Exercise directions >>
Copy the data that follows exactly as it is, excluding all pictures.

Source data >>
:::::
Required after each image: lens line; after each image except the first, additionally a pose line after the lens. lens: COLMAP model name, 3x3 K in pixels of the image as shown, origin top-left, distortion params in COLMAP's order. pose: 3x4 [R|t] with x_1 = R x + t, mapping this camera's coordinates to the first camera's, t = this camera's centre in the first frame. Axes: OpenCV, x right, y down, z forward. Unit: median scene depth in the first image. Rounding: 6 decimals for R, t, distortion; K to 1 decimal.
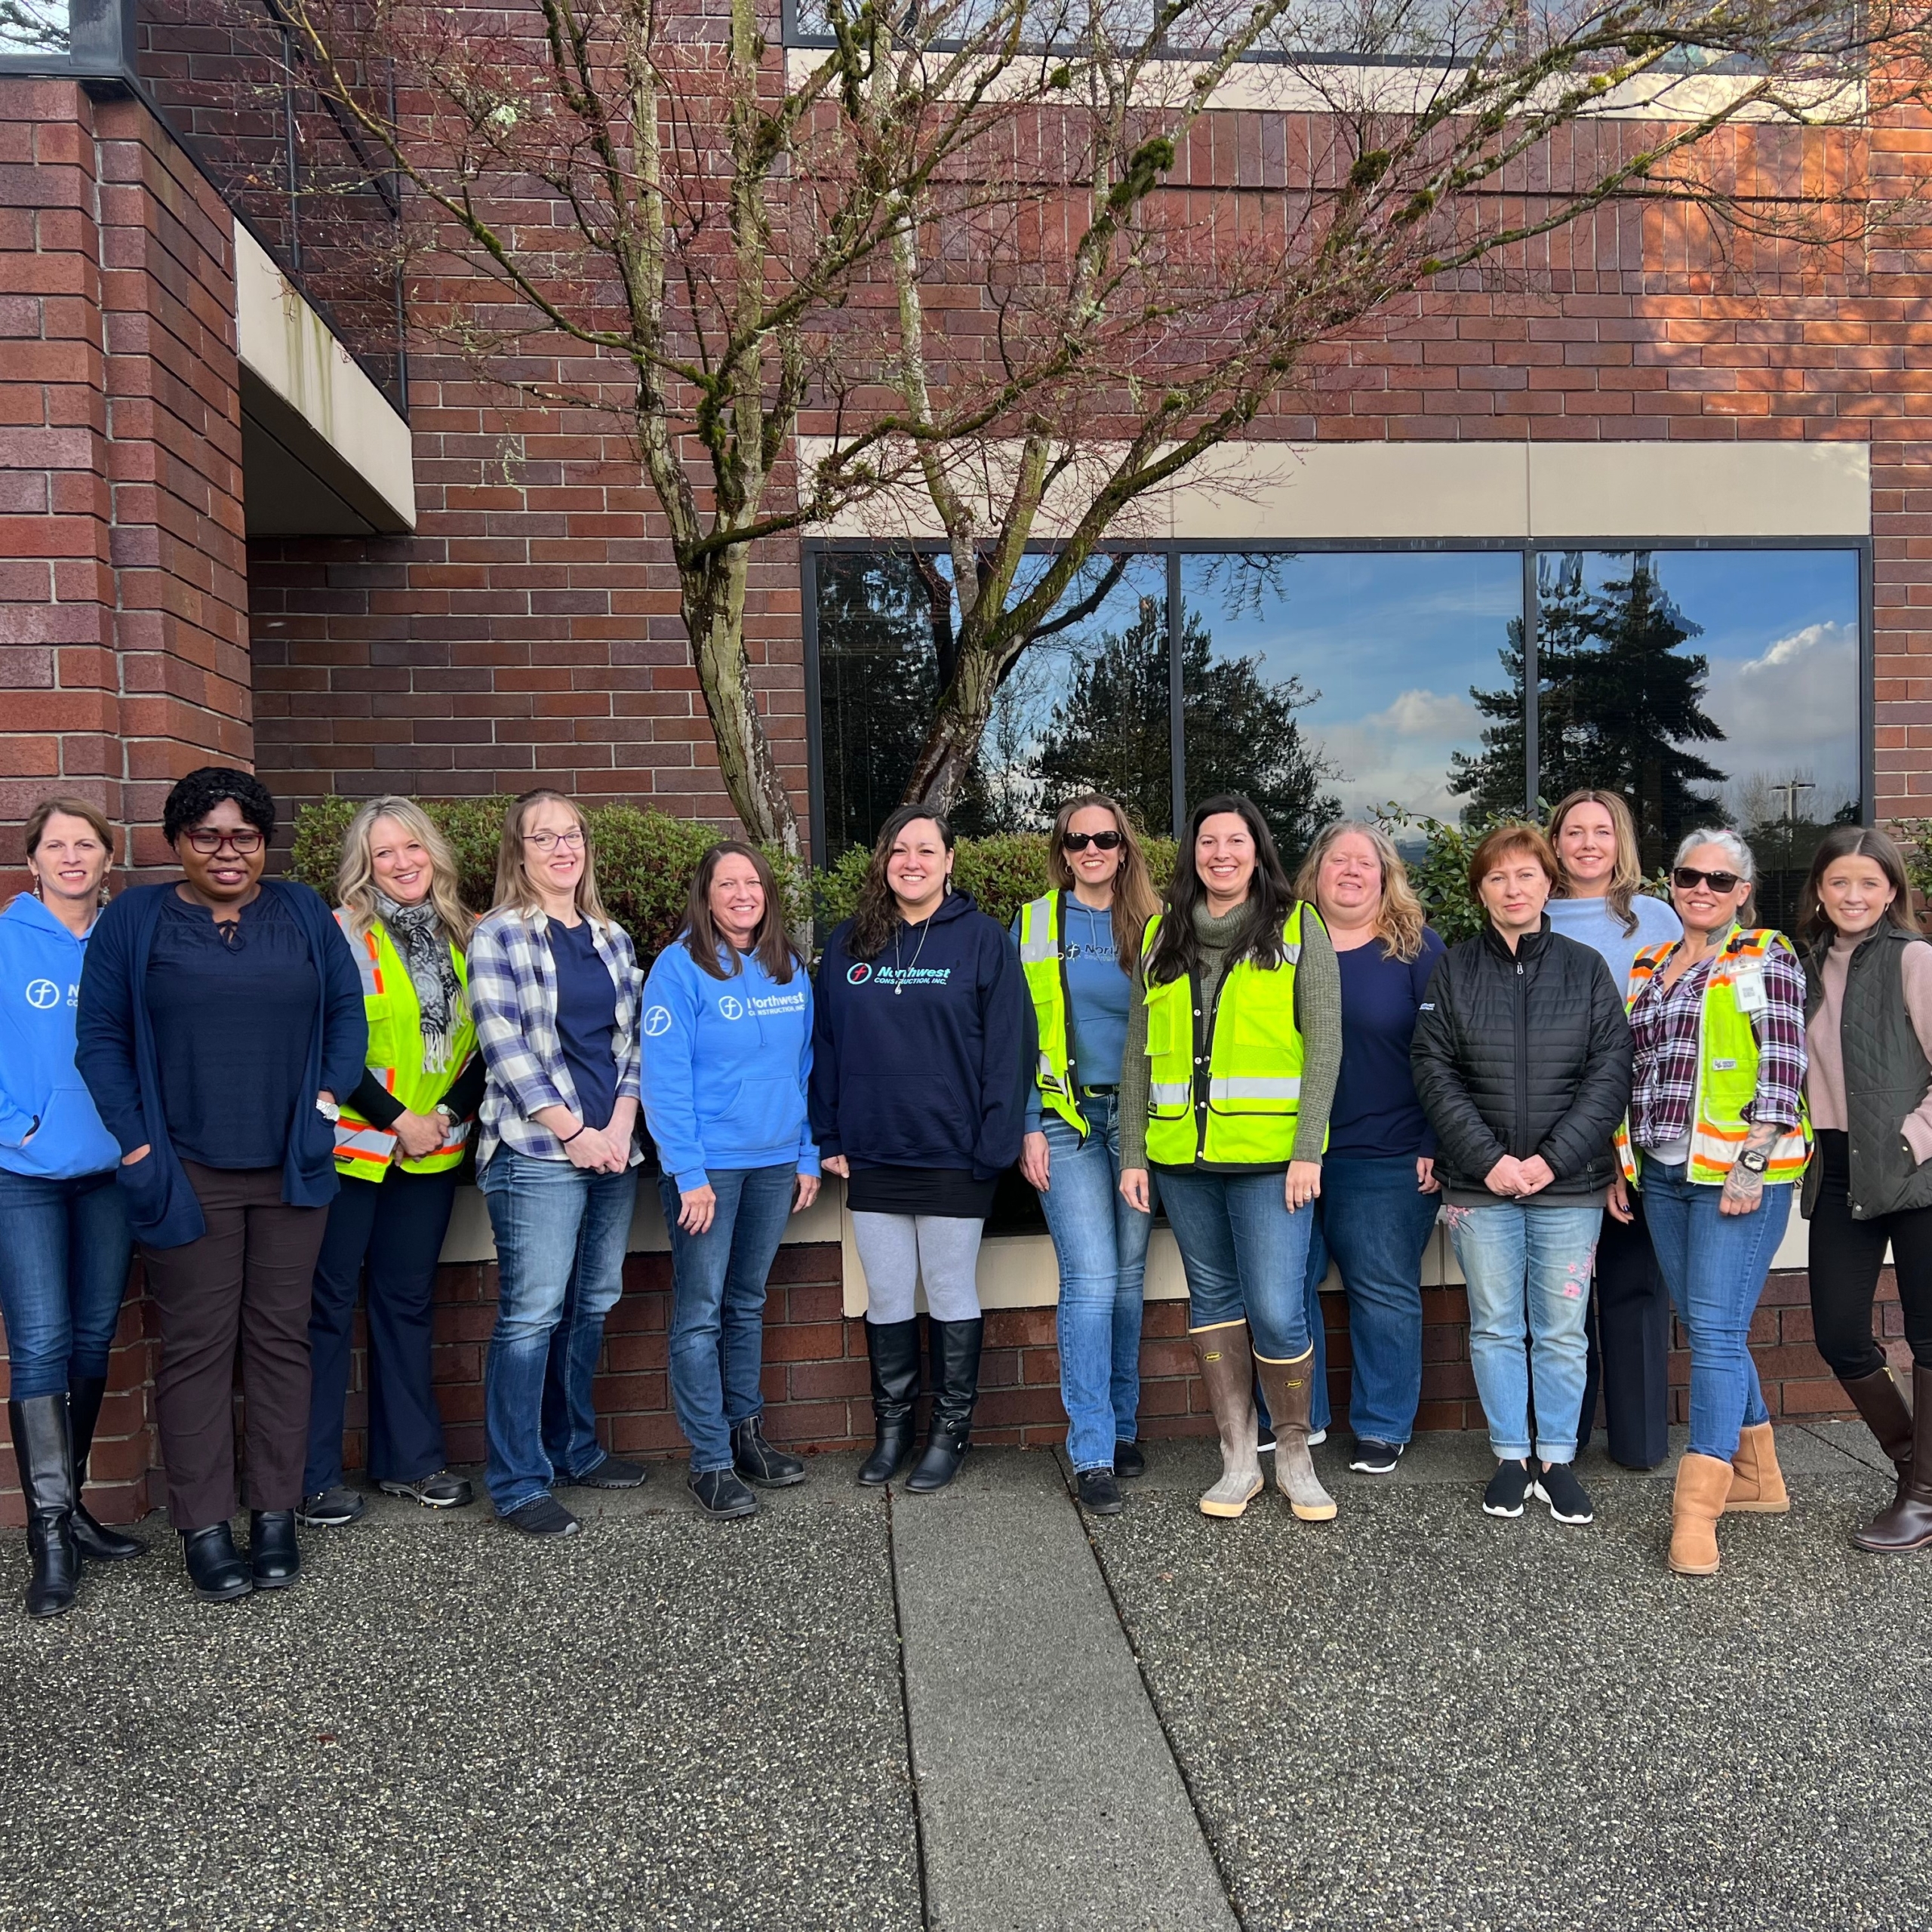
lens RADIAL K [[1890.7, 0, 1065.3], [0, 1890.7, 967.0], [0, 0, 1]] dist [0.079444, -0.136049]
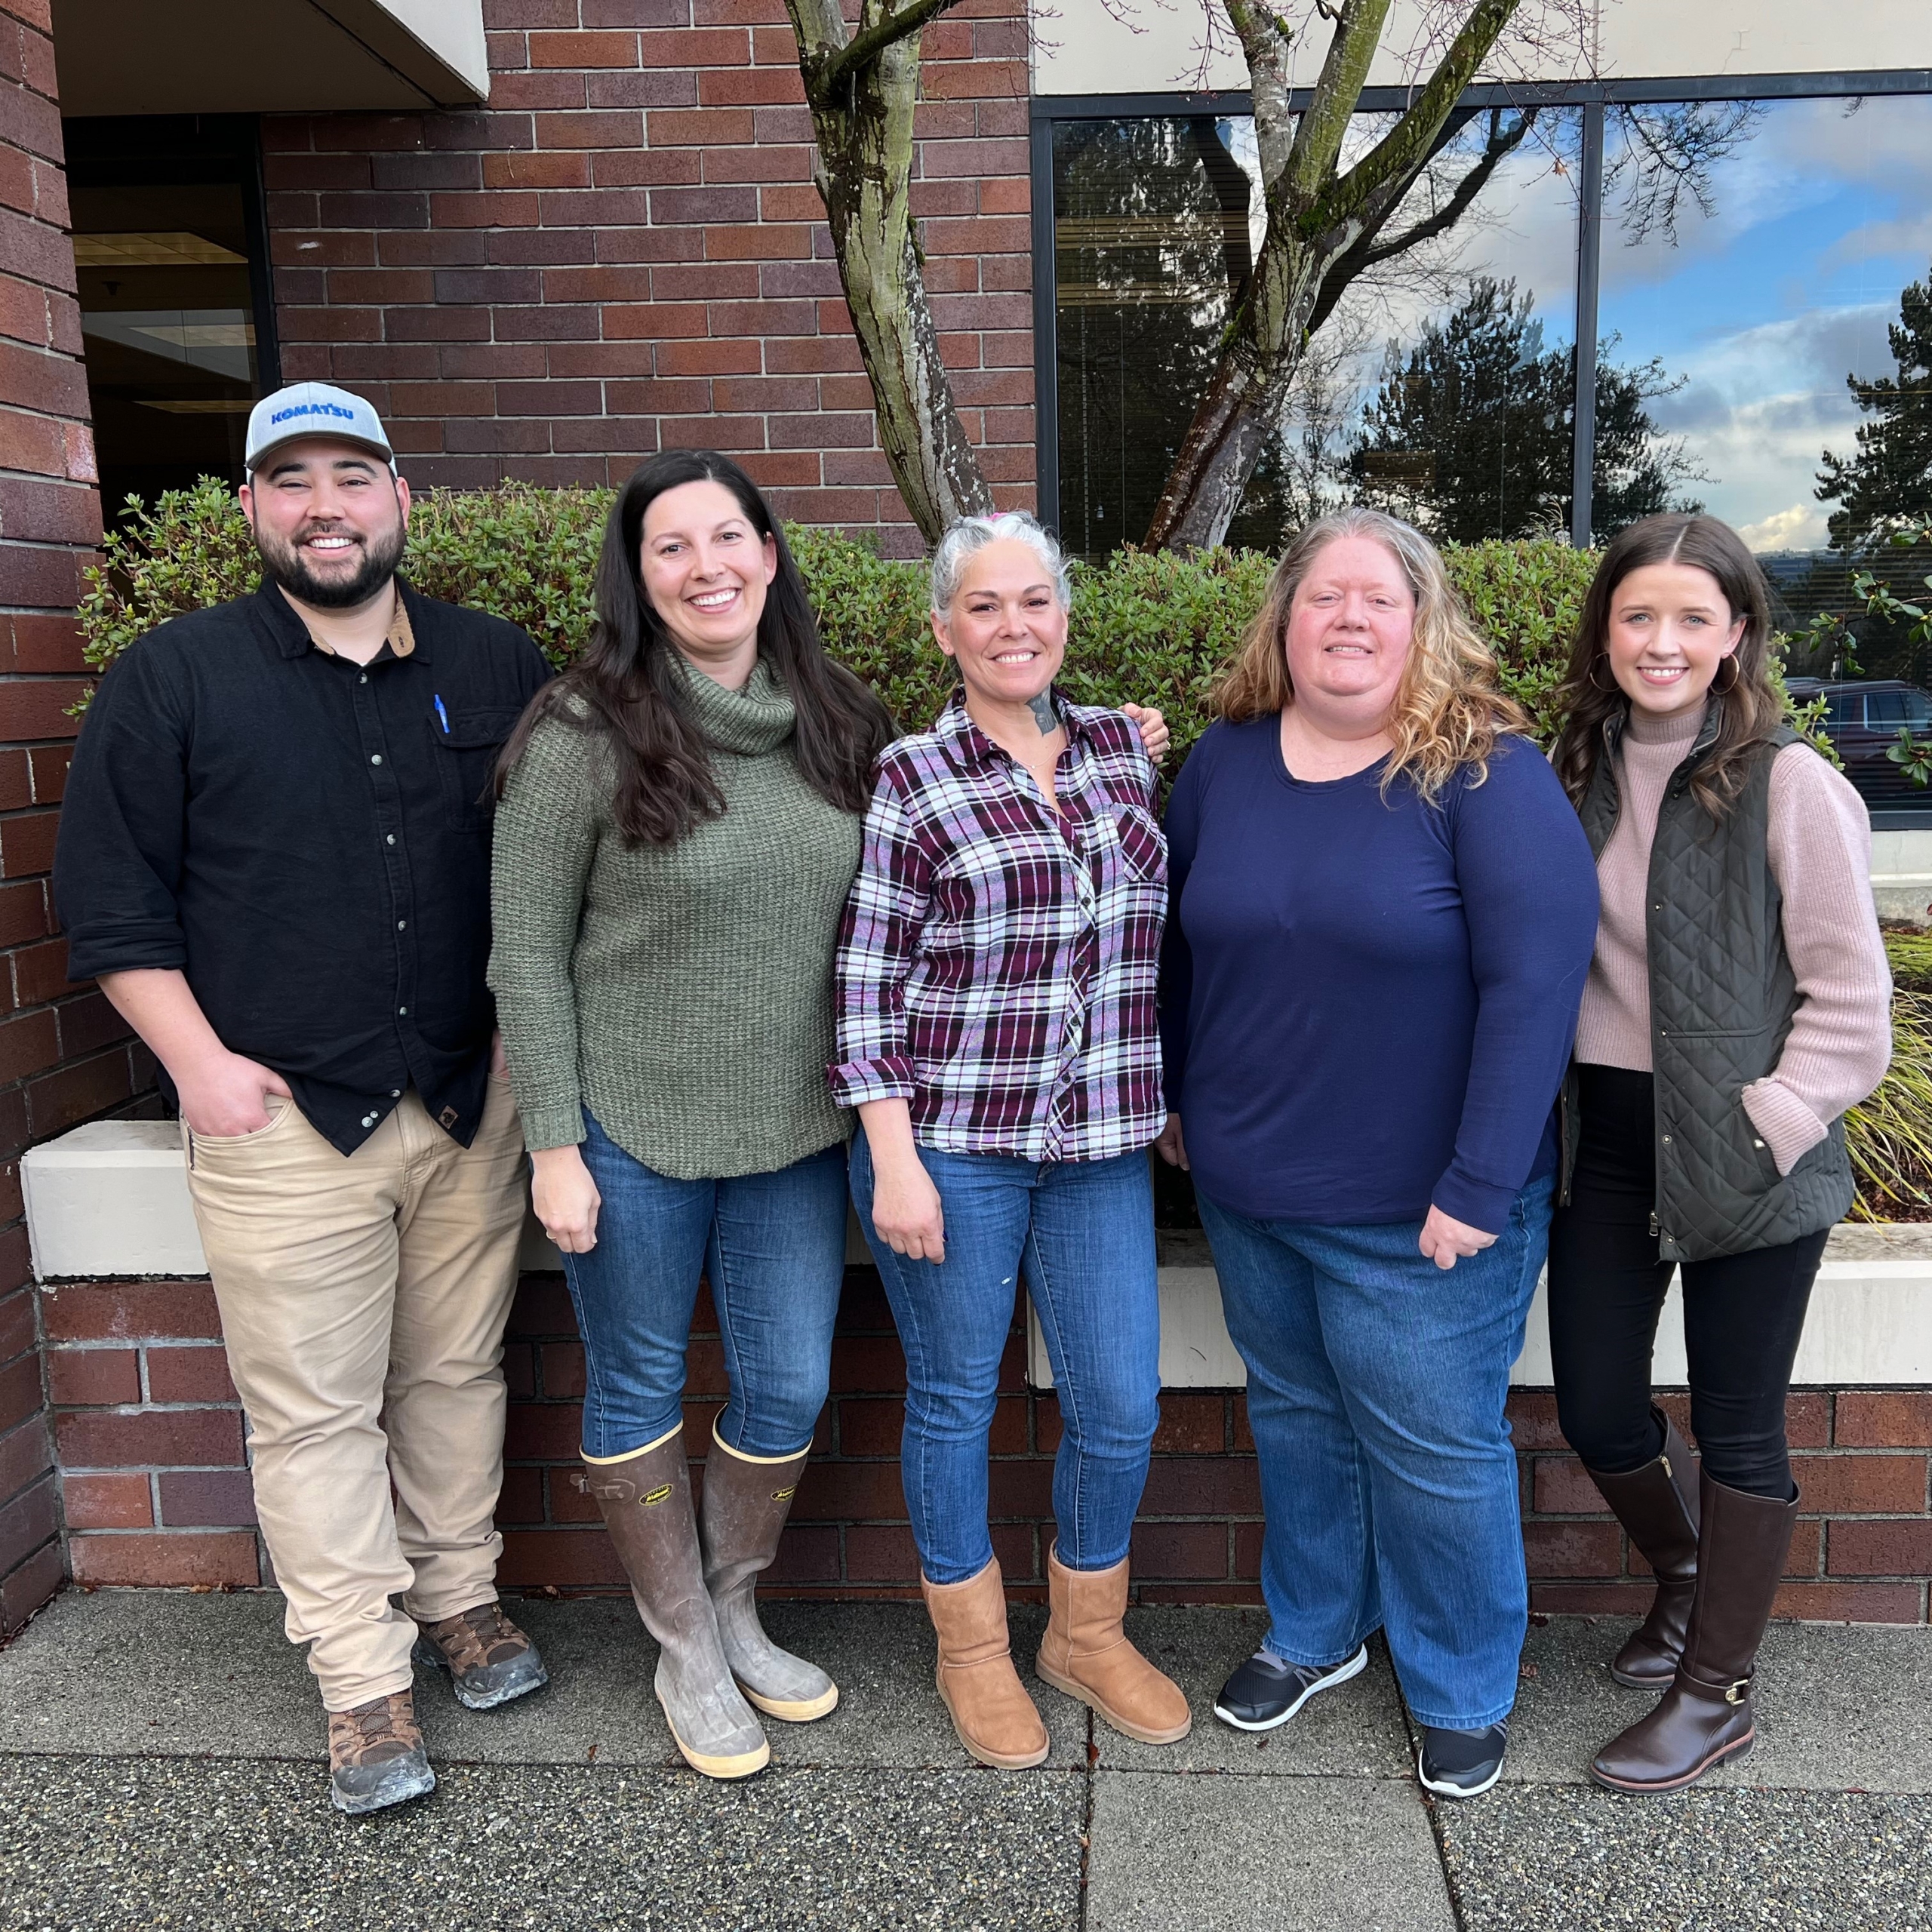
lens RADIAL K [[1890.7, 0, 1065.3], [0, 1890.7, 967.0], [0, 0, 1]] dist [0.079444, -0.136049]
pose [[0.988254, 0.034246, -0.148937, -0.014964], [-0.012123, 0.989065, 0.146981, -0.019798], [0.152341, -0.143449, 0.977862, 0.295314]]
:::::
Exercise solution >>
Required after each image: lens line; after each image except the first, additionally a pose line after the lens. lens: COLMAP model name, 3x3 K in pixels of the image as shown, origin top-left, distortion params in COLMAP's order. pose: 3x4 [R|t] with x_1 = R x + t, mapping this camera's coordinates to the first camera's, t = this camera's centre in the first frame. Axes: OpenCV, x right, y down, z forward. Unit: median scene depth in the first image. Rounding: 6 decimals for R, t, distortion; K to 1 decimal.
lens RADIAL K [[1890.7, 0, 1065.3], [0, 1890.7, 967.0], [0, 0, 1]] dist [0.079444, -0.136049]
lens RADIAL K [[1890.7, 0, 1065.3], [0, 1890.7, 967.0], [0, 0, 1]] dist [0.079444, -0.136049]
pose [[0.988254, 0.034246, -0.148937, -0.014964], [-0.012123, 0.989065, 0.146981, -0.019798], [0.152341, -0.143449, 0.977862, 0.295314]]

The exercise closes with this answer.